Depending on the individual, these chronic cluster headache episodes may range from every other day to multiple times daily before entering remissions lasting months or even years.

Notably, males are more likely than females to experience a cluster headache around age 30 or later.

Cluster Headache Key Points

1. Cluster headaches are a type of headache that recurs over some time.

2. They are usually characterized by severe pain on one side of the head, often accompanied by redness in the eye and a runny nose.

3. Cluster headaches are relatively rare, affecting less than 1% of the population.

4. The exact cause of cluster headache is unknown, but they are thought to be related to changes in the trigeminal nerve, a large nerve that runs from the brain to the face.

5. Cluster headaches may also be associated with changes in the hypothalamus, a region of the brain that regulates many important functions, including sleep and mood.

6. Cluster headache is more common in men than women and usually begin between the ages of 20 and 40.

7. There is no cure for cluster headache, but there are treatments that can help to relieve the pain and prevent future attacks.

8. Some people find relief by taking over-the-counter pain medications, such as ibuprofen or aspirin.

9. Others may need to take prescription medications, such as triptans or oxygen therapy.

10. In some cases, surgery may be necessary to treat cluster headache

Chronic Headache Prevention

Exercise Regularly

Regular exercise is an effective way to help prevent headaches and jaw pain.

By engaging in regular, light physical activity such as walking or yoga, your body can release tension that can lead to more serious problems.

Exercise can also improve your overall health by increasing endorphin levels and reducing stress in the short term, which all contribute to a healthier lifestyle that naturally reduces stress and keeps headaches and jaw pain at bay.

Even if you are not an avid gym-goer or athlete, taking care to move around daily and stretch regularly will still bring great benefits.

Consistency is key when it comes to fighting off aches and pains, so don’t forget to make exercise part of your weekly routine!

Reduce Stress Levels

With the strain of life responsibilities, it’s not hard to fall behind on properly managing levels of stress.

Causing stiff neck and shoulder muscles, which contribute to headaches and jaw pain, is often one consequence of inadequate stress management techniques.

To reduce the amount of tension our bodies feel, we need to actively work on finding ways that help us cope with everyday anxieties.

Exercise, deep breathing, listening to music, or creating art can be highly beneficial activities that direct our focus away from distressful thinking patterns and can power productivity.

So instead of letting stress consume us, let’s take hold of healthy coping mechanisms and watch how we progress as more balanced individuals.

Eat Healthily

Eating the right foods is a great way to prevent headaches and jaw pain. This is especially true for those who suffer from frequent headaches or chronic jaw pain; focusing on a balanced diet of nutrient-rich and wholesome ingredients can significantly reduce such symptoms.

A healthy diet should include ample servings of fresh fruits and vegetables, as well as lean proteins, whole grains, and plenty of water to stay hydrated.

Additionally, keeping track of food sensitivities can help keep discomfort at bay by identifying which foods trigger headaches.

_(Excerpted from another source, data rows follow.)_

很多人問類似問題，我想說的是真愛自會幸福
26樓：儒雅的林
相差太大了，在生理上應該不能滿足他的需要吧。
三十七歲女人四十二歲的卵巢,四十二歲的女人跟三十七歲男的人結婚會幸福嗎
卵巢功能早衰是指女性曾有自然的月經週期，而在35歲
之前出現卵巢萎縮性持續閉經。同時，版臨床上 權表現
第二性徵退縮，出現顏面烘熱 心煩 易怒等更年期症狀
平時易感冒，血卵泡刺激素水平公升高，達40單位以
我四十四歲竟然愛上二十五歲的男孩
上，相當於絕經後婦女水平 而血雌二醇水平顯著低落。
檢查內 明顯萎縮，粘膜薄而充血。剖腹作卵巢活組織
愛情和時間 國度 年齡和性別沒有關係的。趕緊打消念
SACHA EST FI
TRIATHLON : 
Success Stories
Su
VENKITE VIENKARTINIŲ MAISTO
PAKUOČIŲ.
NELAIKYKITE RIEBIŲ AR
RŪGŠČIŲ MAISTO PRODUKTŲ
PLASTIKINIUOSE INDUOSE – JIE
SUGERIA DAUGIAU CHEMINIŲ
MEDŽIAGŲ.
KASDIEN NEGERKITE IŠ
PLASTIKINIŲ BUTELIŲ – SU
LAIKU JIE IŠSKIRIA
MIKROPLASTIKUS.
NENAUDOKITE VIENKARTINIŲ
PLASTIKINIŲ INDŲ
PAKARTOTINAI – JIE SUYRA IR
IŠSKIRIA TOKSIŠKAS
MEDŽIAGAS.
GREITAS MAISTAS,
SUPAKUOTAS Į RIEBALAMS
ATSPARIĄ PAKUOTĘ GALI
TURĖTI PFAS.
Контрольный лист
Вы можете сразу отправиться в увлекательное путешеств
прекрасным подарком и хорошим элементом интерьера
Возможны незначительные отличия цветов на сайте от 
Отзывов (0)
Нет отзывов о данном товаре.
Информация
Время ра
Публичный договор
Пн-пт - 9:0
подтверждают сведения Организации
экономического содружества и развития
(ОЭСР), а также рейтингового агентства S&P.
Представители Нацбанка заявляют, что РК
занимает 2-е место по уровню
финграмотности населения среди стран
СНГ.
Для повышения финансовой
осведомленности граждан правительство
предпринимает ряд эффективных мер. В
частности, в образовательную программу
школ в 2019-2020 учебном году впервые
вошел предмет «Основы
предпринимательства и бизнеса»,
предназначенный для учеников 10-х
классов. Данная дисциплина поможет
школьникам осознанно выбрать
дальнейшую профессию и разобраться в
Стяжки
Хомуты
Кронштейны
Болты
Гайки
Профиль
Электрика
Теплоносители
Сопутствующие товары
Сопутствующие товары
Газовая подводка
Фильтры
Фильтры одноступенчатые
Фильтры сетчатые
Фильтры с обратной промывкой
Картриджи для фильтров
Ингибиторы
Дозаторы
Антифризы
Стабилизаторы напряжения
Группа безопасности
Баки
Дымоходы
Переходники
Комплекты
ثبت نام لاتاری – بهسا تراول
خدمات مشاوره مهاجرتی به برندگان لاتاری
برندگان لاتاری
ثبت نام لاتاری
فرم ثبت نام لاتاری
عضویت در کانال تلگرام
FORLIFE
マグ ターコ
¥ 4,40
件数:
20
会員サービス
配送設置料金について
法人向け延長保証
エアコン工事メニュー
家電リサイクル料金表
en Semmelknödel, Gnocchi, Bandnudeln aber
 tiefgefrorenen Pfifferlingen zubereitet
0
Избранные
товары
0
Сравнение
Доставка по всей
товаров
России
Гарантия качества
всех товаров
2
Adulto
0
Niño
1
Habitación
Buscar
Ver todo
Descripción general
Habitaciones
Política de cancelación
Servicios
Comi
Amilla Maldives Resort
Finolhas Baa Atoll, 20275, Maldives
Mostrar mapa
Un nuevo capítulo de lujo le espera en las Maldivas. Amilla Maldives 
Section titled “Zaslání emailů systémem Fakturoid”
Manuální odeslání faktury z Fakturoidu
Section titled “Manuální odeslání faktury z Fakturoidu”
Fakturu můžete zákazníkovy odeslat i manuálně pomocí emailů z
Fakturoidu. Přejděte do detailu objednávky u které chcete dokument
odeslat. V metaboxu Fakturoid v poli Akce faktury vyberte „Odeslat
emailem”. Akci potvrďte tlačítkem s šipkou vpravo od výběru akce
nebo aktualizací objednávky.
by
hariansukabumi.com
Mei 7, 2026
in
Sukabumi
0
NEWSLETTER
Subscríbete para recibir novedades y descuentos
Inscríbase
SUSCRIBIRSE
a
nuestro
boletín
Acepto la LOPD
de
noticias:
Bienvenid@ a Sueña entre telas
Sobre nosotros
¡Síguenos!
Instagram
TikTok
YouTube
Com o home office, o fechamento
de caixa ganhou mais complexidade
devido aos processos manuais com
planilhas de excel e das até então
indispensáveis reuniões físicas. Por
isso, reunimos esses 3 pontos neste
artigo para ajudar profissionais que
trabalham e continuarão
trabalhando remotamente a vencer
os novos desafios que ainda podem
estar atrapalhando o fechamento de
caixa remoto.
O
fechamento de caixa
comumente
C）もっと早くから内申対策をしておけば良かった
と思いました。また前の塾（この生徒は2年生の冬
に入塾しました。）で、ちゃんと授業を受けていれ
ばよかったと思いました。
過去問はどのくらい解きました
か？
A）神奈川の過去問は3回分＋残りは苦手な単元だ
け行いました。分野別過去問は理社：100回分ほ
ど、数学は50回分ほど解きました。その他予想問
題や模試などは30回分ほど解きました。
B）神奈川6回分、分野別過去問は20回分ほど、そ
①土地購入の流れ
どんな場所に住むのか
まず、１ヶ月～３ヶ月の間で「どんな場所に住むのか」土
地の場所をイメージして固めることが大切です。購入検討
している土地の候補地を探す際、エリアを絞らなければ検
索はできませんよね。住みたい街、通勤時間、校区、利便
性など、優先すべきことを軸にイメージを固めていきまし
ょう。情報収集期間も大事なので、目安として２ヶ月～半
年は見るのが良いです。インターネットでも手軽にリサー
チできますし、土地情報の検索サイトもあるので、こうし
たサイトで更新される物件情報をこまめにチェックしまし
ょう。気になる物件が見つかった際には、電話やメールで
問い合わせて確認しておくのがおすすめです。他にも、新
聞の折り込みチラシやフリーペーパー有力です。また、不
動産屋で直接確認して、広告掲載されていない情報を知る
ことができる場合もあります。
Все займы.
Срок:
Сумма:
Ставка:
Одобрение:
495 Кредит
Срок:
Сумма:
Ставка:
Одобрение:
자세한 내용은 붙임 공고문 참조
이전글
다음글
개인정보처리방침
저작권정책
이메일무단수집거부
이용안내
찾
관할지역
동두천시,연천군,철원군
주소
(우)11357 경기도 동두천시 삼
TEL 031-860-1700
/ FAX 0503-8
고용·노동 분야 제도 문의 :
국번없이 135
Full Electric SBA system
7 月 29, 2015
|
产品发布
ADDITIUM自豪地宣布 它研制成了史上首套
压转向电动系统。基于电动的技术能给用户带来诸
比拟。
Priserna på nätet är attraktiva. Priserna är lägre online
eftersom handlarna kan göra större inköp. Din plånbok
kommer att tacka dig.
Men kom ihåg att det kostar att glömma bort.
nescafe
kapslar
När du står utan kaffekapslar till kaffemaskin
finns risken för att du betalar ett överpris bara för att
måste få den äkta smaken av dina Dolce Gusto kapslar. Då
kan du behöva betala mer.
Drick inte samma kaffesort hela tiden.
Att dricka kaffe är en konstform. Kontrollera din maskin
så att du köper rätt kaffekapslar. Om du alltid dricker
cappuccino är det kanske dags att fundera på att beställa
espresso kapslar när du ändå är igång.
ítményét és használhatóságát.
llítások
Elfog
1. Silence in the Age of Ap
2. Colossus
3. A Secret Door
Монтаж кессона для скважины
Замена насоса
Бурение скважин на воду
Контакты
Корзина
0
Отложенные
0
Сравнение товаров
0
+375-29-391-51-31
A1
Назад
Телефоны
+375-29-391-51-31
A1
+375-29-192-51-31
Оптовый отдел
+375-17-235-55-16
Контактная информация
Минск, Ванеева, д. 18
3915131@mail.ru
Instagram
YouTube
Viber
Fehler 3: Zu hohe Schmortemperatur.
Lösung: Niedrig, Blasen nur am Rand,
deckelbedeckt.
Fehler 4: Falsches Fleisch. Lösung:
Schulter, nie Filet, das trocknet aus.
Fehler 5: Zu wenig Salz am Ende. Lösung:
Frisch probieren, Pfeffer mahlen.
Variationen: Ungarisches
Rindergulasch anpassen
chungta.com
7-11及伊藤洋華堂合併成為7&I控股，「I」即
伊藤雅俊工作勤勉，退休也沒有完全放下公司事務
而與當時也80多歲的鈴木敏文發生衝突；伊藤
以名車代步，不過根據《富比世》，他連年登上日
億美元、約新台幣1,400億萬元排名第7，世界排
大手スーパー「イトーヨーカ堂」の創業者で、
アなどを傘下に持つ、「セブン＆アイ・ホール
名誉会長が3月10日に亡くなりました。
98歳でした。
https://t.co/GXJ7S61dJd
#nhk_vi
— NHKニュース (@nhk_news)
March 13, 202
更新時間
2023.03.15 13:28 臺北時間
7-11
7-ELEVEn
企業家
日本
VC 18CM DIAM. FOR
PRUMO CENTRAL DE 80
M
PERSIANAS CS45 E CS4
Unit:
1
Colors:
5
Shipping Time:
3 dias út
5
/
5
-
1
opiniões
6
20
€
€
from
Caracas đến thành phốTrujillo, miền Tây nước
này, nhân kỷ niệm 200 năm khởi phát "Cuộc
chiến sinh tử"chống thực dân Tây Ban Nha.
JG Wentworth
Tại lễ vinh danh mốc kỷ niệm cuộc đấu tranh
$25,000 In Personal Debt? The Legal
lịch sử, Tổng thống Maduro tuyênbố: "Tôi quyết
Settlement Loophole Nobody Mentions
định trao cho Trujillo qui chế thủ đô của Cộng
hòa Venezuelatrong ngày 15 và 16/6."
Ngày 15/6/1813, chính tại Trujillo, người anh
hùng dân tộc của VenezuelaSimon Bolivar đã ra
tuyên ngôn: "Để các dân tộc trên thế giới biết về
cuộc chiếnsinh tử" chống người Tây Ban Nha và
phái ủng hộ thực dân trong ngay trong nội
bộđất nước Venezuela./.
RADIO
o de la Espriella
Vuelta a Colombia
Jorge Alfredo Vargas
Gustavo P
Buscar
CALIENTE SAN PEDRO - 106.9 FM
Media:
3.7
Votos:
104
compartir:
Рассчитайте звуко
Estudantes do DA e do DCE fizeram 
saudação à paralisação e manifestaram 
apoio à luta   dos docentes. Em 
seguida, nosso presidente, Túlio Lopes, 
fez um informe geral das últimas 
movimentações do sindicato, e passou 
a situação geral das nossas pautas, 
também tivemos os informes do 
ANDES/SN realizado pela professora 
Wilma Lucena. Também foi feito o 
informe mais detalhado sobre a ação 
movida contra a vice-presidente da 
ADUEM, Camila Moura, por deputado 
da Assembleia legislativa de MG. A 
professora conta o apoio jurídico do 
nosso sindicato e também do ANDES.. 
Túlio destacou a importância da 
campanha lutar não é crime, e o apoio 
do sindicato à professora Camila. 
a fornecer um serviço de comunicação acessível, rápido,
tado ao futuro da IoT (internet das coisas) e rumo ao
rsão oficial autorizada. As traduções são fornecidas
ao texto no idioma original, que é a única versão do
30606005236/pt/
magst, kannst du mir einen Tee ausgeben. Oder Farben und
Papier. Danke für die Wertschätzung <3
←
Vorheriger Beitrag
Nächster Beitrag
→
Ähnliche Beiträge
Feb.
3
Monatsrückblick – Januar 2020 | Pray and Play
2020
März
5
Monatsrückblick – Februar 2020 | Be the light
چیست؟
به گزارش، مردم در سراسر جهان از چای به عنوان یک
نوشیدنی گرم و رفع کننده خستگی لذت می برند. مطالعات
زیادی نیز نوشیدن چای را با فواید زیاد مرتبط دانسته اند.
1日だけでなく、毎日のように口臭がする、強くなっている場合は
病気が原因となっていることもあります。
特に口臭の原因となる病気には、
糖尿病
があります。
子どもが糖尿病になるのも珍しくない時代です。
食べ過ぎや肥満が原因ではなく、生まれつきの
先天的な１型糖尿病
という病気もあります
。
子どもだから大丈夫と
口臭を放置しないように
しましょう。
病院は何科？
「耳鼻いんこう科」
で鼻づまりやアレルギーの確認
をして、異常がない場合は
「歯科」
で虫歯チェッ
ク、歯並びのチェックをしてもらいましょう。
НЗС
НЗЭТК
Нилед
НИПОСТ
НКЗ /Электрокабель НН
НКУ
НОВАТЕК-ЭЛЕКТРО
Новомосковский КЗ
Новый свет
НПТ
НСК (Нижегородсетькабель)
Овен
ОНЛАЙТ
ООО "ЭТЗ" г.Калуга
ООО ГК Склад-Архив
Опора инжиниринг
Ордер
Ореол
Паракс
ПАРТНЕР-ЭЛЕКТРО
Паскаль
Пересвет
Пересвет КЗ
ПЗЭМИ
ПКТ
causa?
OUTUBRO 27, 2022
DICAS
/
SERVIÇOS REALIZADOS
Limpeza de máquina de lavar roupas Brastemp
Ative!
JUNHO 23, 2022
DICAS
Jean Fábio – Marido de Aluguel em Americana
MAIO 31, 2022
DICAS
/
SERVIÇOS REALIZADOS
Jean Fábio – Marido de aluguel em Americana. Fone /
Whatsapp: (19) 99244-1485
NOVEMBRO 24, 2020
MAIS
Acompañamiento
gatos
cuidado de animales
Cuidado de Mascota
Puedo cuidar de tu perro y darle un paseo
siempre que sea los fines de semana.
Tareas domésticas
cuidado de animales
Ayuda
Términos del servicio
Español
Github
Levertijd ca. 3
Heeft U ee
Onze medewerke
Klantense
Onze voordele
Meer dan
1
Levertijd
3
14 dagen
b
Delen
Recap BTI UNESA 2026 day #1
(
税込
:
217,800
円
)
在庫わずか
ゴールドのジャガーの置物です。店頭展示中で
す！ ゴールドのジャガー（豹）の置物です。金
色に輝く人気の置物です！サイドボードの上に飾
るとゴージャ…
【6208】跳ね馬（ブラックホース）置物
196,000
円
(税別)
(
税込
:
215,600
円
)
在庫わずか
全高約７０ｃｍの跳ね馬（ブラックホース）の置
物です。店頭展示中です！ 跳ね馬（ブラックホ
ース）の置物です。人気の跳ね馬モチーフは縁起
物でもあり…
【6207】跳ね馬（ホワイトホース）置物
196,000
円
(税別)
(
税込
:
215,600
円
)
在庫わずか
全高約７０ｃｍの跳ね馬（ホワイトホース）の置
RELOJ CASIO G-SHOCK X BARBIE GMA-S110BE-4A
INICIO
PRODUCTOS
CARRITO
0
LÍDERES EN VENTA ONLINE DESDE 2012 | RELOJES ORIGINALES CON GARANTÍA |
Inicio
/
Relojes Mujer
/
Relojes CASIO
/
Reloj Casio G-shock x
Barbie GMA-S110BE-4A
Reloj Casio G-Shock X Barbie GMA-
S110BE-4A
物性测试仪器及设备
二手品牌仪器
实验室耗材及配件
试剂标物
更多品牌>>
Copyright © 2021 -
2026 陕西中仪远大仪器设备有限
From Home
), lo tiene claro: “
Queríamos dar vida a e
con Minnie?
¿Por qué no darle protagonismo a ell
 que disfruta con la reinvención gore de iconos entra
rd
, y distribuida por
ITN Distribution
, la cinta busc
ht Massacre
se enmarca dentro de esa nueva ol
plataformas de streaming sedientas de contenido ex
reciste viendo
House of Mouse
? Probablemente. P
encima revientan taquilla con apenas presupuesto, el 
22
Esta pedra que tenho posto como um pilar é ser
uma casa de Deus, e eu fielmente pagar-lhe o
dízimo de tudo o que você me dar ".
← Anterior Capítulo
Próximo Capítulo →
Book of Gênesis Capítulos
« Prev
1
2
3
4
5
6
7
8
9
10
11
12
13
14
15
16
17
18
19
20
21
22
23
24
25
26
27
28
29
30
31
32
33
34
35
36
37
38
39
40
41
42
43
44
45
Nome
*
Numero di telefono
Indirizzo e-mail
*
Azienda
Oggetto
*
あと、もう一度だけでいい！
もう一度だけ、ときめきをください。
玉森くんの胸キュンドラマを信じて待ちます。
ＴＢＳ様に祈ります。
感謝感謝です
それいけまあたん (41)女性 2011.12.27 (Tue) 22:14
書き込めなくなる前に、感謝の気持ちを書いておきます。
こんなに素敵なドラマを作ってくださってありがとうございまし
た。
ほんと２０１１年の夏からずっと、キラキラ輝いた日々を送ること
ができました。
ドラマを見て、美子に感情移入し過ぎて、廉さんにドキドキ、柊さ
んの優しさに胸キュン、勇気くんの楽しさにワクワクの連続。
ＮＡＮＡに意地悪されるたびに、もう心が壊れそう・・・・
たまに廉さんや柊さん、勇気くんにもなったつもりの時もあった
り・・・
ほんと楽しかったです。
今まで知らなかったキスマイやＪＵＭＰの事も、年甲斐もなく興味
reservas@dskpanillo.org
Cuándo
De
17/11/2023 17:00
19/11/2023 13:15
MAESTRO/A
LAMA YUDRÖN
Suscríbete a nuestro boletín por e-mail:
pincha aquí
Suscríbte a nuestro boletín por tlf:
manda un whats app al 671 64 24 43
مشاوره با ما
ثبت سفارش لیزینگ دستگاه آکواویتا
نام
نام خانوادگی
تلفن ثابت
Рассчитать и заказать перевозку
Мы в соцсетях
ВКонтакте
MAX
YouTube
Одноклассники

Taking time to cook regular meals with quality ingredients can make all the difference in preventing unwanted symptoms like headache or jaw pain.

Making healthy choices when it comes to your diet can do wonders for your overall health, including reducing headaches and jaw pain.


Jaw pain and chronic daily headaches can be unpleasant experiences that can severely affect your quality of life, but by following good posture techniques, exercising regularly, managing stress levels, and eating healthy foods, you can begin to prevent symptoms from occurring.

Taking the time to prioritize your health can make a world of difference in terms of feeling strong and confident. So don’t wait until it’s too late to make a positive change in your life, start today and watch how you progress!